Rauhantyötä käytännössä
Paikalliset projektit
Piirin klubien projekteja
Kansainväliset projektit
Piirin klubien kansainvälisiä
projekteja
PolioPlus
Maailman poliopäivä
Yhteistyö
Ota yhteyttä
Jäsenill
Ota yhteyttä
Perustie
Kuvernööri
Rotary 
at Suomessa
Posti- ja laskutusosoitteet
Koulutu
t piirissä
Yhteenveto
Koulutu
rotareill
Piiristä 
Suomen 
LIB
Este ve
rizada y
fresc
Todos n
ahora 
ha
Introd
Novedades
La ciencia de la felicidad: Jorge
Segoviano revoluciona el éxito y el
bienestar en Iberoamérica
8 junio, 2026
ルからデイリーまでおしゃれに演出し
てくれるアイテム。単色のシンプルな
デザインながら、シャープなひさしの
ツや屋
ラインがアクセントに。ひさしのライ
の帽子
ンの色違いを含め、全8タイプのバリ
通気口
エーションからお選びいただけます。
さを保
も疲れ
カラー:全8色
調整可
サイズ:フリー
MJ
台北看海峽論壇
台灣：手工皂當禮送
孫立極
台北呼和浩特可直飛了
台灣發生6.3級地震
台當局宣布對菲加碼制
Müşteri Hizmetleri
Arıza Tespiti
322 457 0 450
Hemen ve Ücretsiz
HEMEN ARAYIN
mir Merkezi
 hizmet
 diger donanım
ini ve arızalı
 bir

▸ INSTRUCTION:
The reply must contain each line of the material, reproduced faithfully.

▸ SOLUTION TO THIS TASK:
Rauhantyötä käytännössä
Paikalliset projektit
Piirin klubien projekteja
Kansainväliset projektit
Piirin klubien kansainvälisiä
projekteja
PolioPlus
Maailman poliopäivä
Yhteistyö
Ota yhteyttä
Jäsenill
Ota yhteyttä
Perustie
Kuvernööri
Rotary 
at Suomessa
Posti- ja laskutusosoitteet
Koulutu
t piirissä
Yhteenveto
Koulutu
rotareill
Piiristä 
Suomen 
LIB
Este ve
rizada y
fresc
Todos n
ahora 
ha
Introd
Novedades
La ciencia de la felicidad: Jorge
Segoviano revoluciona el éxito y el
bienestar en Iberoamérica
8 junio, 2026
ルからデイリーまでおしゃれに演出し
てくれるアイテム。単色のシンプルな
デザインながら、シャープなひさしの
ツや屋
ラインがアクセントに。ひさしのライ
の帽子
ンの色違いを含め、全8タイプのバリ
通気口
エーションからお選びいただけます。
さを保
も疲れ
カラー:全8色
調整可
サイズ:フリー
MJ
台北看海峽論壇
台灣：手工皂當禮送
孫立極
台北呼和浩特可直飛了
台灣發生6.3級地震
台當局宣布對菲加碼制
Müşteri Hizmetleri
Arıza Tespiti
322 457 0 450
Hemen ve Ücretsiz
HEMEN ARAYIN
mir Merkezi
 hizmet
 diger donanım
ini ve arızalı
 bir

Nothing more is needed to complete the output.